Like Elvis, Nicolas Cage is a pop culture figure who undergoes a revival every decade or so as a new generation rediscovers him, or new contemporaries find fresh reasons to appreciate the wonders of this sometimes forlorn icon of “out there.”
His latest run at relevence started with “Pig” and seemed to peak with the broken promise of “The Unbearable Weight of Massive Talent.” But now, here’s “Dream Scenario,” an even more “out there” appreciation and ingenious use of not just the “massive talent,” but the oddball baggage carried by an Oscar winner still-remembered for eating a bug “in character” in “Vampire’s Kiss” some 35 years ago.
Who but the B-and-C-movie devouring Cage would take a flyer on a little known and under-credentialied Norwegian filmmaker (Kristoffer Borgli did music videos and shorts, and “Sick of Myself”) in a movie that touches on unearned notoriety and its impact on an undeserving, ill-equipped academic who finds himself lauded, feted, then reviled and hunted for appearing in the dreams of scores, then hundreds and then millions of strangers.
“Weird” doesn’t quite cover it. But the film’s oddness is its own recommendation. And while the windmills it tilts at are illusory and, we suspect, still spinning in the breeze, Cage is at his Cagiest in this creepy, endlessly-awkward satire of fame and infamy.
Paul Matthews is a balding, dad-bodied evolutionary biologist at Osler U, a boring, under-achieving family man with a loving wife (Julianne Nicholson) who has her own career, and two smart and “normal” daughters — one a tween (Lily Bird), the other a teen (Jessica Clements).
His big gripe is how he’s never rolled up his sleeves to publish his “ANT-telligence” groupthink thesis in a book, and that a former lover is about to publish on that very subject. His academic career isn’t really that fulfulling. His students are easily distracted from his lectures on why zebras developed stripes, until that day when a lot more interesting distraction pops up.

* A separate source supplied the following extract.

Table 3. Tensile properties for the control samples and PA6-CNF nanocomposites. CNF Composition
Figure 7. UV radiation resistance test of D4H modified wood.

Paul is turning up in their dreams. Not all of them. Not all at once. He’s just “there,” an eyewitness to whatever trauma the nightmare delivers, a befuddled voyeuristic “bystander” in his glasses, sweater or sometimes that too-practical oversized winter coat we see him traipsing about campus in while wearing his too-practical waterproof Storm Chaser slippers.
Paul’s reactions to hearing this — from the students, colleagues, strangers at restaurants, family members and old flames– is befuddlement and annoyance at how “passive” he appears to be, rattling his “inadequate loser” insecurity complex.
“”Still searching for the insult,” is how one ex puts it.
But as this “virus” spreads, his teen daughter notes his growing notoriety and he grasps at that straw.
“So, I’m finally cool, huh?”
Wife Janet, who came from money and whose last name pushover Paul took, advises caution. But when Paul is approached by an ethically-sketchy PR/marketing start-up founder (Michael Cera, terrific), who envisions talking the dream traveler into promoting Sprite with his newfound “Most interesting person in the world” status, Paul sees this as his chance to change his fate, his image and his publishing history.
NOW he’ll get to write and publiush that book.
That’s when it all abruptly goes south.